— What you are asked to do —
Return all lines of the data in which the string "with" occurs.

━━━━━━

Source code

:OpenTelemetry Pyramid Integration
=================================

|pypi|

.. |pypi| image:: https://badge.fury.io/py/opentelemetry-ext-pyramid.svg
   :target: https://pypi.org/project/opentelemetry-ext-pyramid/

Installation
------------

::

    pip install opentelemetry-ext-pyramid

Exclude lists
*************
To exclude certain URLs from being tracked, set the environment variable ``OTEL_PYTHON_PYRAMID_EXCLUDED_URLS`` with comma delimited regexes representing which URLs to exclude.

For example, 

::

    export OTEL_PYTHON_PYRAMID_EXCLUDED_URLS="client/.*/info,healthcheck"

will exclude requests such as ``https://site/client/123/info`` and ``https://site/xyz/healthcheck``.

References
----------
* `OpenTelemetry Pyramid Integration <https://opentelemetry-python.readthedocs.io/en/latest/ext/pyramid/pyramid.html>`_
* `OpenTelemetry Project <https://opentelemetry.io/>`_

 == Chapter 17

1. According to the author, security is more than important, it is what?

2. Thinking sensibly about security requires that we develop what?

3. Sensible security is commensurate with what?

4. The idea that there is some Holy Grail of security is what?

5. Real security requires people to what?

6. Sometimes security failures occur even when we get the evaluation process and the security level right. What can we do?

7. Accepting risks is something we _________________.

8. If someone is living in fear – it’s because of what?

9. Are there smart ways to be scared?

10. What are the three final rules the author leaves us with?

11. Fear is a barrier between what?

━━━━━━

— Written answer —
To exclude certain URLs from being tracked, set the environment variable ``OTEL_PYTHON_PYRAMID_EXCLUDED_URLS`` with comma delimited regexes representing which URLs to exclude.
3. Sensible security is commensurate with what?
10. What are the three final rules the author leaves us with?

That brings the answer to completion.